Predictive Modeling of High-Altitude Clear Air Turbulence in the United States: A Machine Learning Approach
Abstract
High-altitude Clear Air Turbulence (CAT) poses significant risks to aviation safety due to its unpredictability and challenges in detection.
This study leverages machine learning models to improve CAT prediction within U.S. airspace at 200-350 hPa pressure levels, utilizing Pilot Reports (PIREPs), ERA5 reanalysis data, and aircraft aerodynamic parameters from the BADA database.
Gradient boosting algorithms, particularly XGBoost, achieved the highest performance with an AUC of 0.904, demonstrating superior capability in capturing non-linear atmospheric dynamics.
Key findings highlight the dominance of geographic coordinates (17.5% feature importance) and turbulence indices like TI3 in prediction, emphasizing the role of regional topography and upper-tropospheric instability.
The integration of aerodynamic features such as drag force and wing loading improved the detection of moderate-to-severe perceived turbulence intensity (POD improved from 0.845 to 0.866), providing additional value to traditional aircraft-independent methods.

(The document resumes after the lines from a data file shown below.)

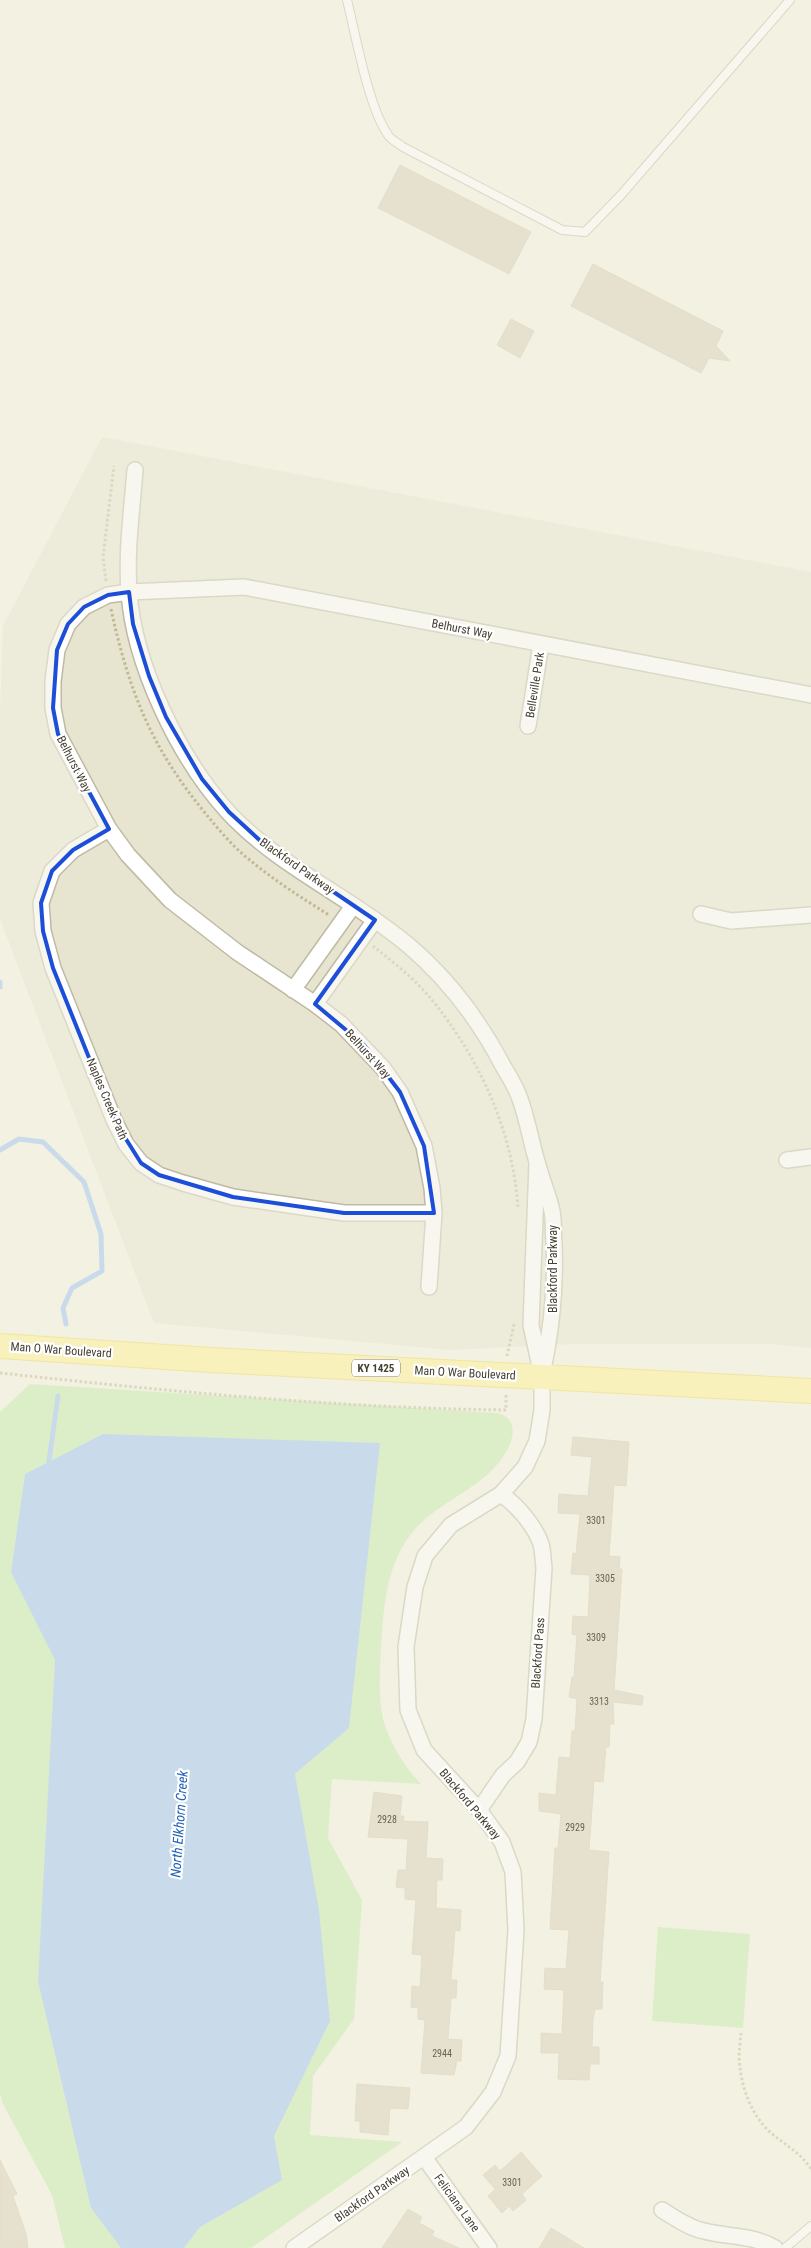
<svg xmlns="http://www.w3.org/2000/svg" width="811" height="2248" font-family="'Roboto Condensed',sans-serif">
<rect width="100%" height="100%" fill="#f3f1e2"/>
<polygon fill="#e7e4d0" points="102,437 811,572 811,1348 770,1344 571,1344 451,1350 154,1323 0,919 0,715 3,626"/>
<g fill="#c2eba7">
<path d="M30,1384L496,1413C523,1418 512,1446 500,1461C478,1490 439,1502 415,1529C386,1563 384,1605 381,1647C380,1672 378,1696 383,1719C390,1744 404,1766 421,1784L332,1779L328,1838L362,1900L354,2019L313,2076L310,2135L402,2142L251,2248H65L52,2195L2,2102L0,2093V1412Z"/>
<polygon points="658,1927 750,1934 743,2028 652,2021"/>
</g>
<polygon fill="#98c1f6" points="103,1434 380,1443 349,1728 295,1774 319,1910 330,2021 274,2136 282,2180 200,2227 184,2248 121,2248 91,2208 38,1981 55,1660 11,1572 25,1474"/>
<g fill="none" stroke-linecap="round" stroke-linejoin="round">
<g stroke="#98c1f6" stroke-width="5">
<polyline points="0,982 0,987"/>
<polyline points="0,1150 19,1139 43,1142 84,1182 101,1234 102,1271 72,1288 63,1308 66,1324"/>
<polyline points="48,1468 58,1396"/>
</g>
</g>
<g fill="#d5ceb7" stroke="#d1c8aa">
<polygon points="400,165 531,232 509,274 378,208"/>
<polygon points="593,264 723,331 716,346 730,361 709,358 701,373 571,306"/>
<polygon points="511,319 534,331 520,358 497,345"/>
<polygon points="573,1437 629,1442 626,1486 614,1485 611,1529 609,1556 620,1557 619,1569 622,1569 614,1690 643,1696 642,1705 613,1702 614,1724 610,1724 609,1747 606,1747 603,1782 594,1781 589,1850 609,1852 600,1982 603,1982 602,2009 595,2009 593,2019 592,2047 599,2047 599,2064 590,2064 589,2080 558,2079 559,2053 541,2053 541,2033 562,2034 564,1990 544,1989 545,1968 566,1969 569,1930 550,1929 555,1848 558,1848 561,1814 539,1811 539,1793 556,1795 559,1757 570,1758 572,1731 575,1731 577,1699 569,1697 572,1677 574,1677 577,1635 572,1634 573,1616 588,1617 589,1600 590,1575 571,1574 573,1553 576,1554 580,1514 558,1513 559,1494 588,1496 592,1457 571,1455"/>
<polygon points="374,1792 402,1796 400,1816 404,1816 403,1821 428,1822 426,1858 443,1859 442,1880 437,1880 436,1908 461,1910 460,1931 455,1930 451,1980 457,1980 456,1998 451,1998 448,2039 462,2040 461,2061 457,2061 454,2075 421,2073 425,2020 418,2019 418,2008 411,2007 412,1986 420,1987 422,1955 412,1954 416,1900 405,1899 405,1888 396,1887 398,1870 406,1870 408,1839 368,1837"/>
<polygon points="357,2084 410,2088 408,2109 390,2108 388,2135 360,2132 360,2121 355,2121"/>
<polygon points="521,2152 542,2176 522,2194 526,2200 513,2211 509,2206 502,2213 488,2196 495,2189 483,2175 495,2165 500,2171"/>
<polygon points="0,2160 17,2194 13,2196 26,2234 28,2248 0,2248"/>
<polygon points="408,2209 422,2217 419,2223 434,2231 432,2236 459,2248 382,2248"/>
<polygon points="551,2228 584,2248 539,2248"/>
</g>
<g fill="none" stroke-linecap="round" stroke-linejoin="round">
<defs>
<g id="service">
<path d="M347,0C356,36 368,106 388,135C391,140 398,143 403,147L562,230L585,232L621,195L790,0"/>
<polyline points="785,2248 811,2226"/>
</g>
<g id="minor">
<path d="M135,470C132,510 126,551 129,592C134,665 179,758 228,812C279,867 351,897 408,945C447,978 479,1020 503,1066C509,1076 516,1087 520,1099C528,1121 531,1143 538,1165C542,1181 549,1196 552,1211C554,1221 553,1233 554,1243C556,1287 552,1327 543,1370"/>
<polyline points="528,726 541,644"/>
<polyline points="109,829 73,850 52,871 41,903 43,931 53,968 114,1120 126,1144 141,1163 159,1175 183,1183 233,1197 344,1213 434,1213"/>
<polyline points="701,914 731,921 811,915"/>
<polyline points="293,990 353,906"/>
<polyline points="315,1004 375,920"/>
<polyline points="787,1160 811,1157"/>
<polyline points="429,1287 434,1213 432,1188 424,1146 400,1092 383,1068 341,1024 315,1004 237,952 170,900 128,855 109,829 58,734 53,708 53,681 57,650 68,624 84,607 108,595 129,592 244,587 811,695"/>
<path d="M479,1810L503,1775L517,1762L529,1742L534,1719L544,1568C543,1561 543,1551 541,1544C535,1526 517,1505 501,1494"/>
<polyline points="424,2157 489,2248"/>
<path d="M662,2210C675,2218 689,2228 704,2231C727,2237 754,2235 775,2248"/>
<polyline points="294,2248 466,2127 493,2092 508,2056 516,1930 513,1872 502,1842 479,1810 424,1750 408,1710 406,1647 415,1587 425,1556 451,1525 501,1494 525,1467 537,1441 542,1410 542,1376 531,1325 537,1163"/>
</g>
<polyline id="primary" points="0,1346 211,1360 811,1391"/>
</defs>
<use href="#service" stroke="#bfbaa4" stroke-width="10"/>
<use href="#minor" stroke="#bfbaa4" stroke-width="18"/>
<use href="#primary" stroke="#eed856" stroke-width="26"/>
<g stroke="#c2b994" stroke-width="3" stroke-dasharray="2.5 2.5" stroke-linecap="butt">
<polyline points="106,581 103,557 114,466"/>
<path d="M111,609C129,692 152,749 206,814C219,830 234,848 251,861C275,881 302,898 329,915"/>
<path d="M373,946C393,962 416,980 432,1000C480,1059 513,1132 518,1208"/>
<polyline points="507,1356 514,1324"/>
<path d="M0,1373C168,1391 336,1408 506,1410V1393"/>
<path d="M741,2033C740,2044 738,2057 740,2068C743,2092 753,2117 771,2133C785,2145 801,2153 811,2169"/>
</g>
<use href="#service" stroke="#fff" stroke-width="8"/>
<use href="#minor" stroke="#fff" stroke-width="15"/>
<use href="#primary" stroke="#fff18f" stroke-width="24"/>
</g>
<path d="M0 0H811V2248H0ZM129,592L133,624L149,676L166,717L202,779L229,812L266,846L375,920L315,1004L364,1045L400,1092L424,1146L434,1213H344L233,1197L159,1175L141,1163L114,1120L53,968L43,931L41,903L52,871L73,850L109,829L58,734L53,708L57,650L68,624L84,607L108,595Z" fill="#f3f1e2" fill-opacity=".55" fill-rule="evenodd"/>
<path fill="none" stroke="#1d4ed8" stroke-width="4" stroke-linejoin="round" d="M129,592L133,624L149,676L166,717L202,779L229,812L266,846L375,920L315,1004L364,1045L400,1092L424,1146L434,1213H344L233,1197L159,1175L141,1163L114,1120L53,968L43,931L41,903L52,871L73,850L109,829L58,734L53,708L57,650L68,624L84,607L108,595Z"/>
<g text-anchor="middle" stroke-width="4.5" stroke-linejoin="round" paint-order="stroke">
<g font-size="10" fill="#696453">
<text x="596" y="1524">3301</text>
<text x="605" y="1582">3305</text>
<text x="596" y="1641">3309</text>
<text x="599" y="1705">3313</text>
<text x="387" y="1823">2928</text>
<text x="575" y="1831">2929</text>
<text x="442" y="2057">2944</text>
<text x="512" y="2186">3301</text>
</g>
<rect fill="#fff" stroke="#7d7a70" stroke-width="1" x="352" y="1359.5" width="48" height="17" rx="4"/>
<g font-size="11" font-weight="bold" fill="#454132">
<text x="376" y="1372">KY 1425</text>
</g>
<g font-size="12" fill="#454132" stroke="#fff">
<text transform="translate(462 629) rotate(11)" y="4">Belhurst Way</text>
<text transform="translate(535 685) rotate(-81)" y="4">Belleville Park</text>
<text transform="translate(74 764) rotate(63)" y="4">Belhurst Way</text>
<text transform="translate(297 866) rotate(35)" y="4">Blackford Parkway</text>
<text transform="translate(368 1054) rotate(48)" y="4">Belhurst Way</text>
<text transform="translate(107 1099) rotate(67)" y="4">Naples Creek Path</text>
<text transform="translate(553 1269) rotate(-90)" y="4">Blackford Parkway</text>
<text transform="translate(61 1350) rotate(4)" y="4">Man O War Boulevard</text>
<text transform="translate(465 1373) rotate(3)" y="4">Man O War Boulevard</text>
<text transform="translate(538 1653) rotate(-86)" y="4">Blackford Pass</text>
<text transform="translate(470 1804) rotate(50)" y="4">Blackford Parkway</text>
<text transform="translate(372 2194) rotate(-35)" y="4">Blackford Parkway</text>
<text transform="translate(457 2203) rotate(54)" y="4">Feliciana Lane</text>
</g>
<g font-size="14" font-style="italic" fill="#2362b9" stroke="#fff">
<text transform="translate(179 1824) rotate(-86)" y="5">North Elkhorn Creek</text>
</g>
</g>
</svg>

Seasonal analysis revealed winter months as peak periods for CAT incidents, correlating with jet stream activity.
While results align with global studies, limitations include geographic scope and aircraft-type diversity.
This research underscores the potential of machine learning for operational CAT forecasting, with recommendations for future work focusing on global data integration and real-time telemetry to address climate-driven turbulence trends.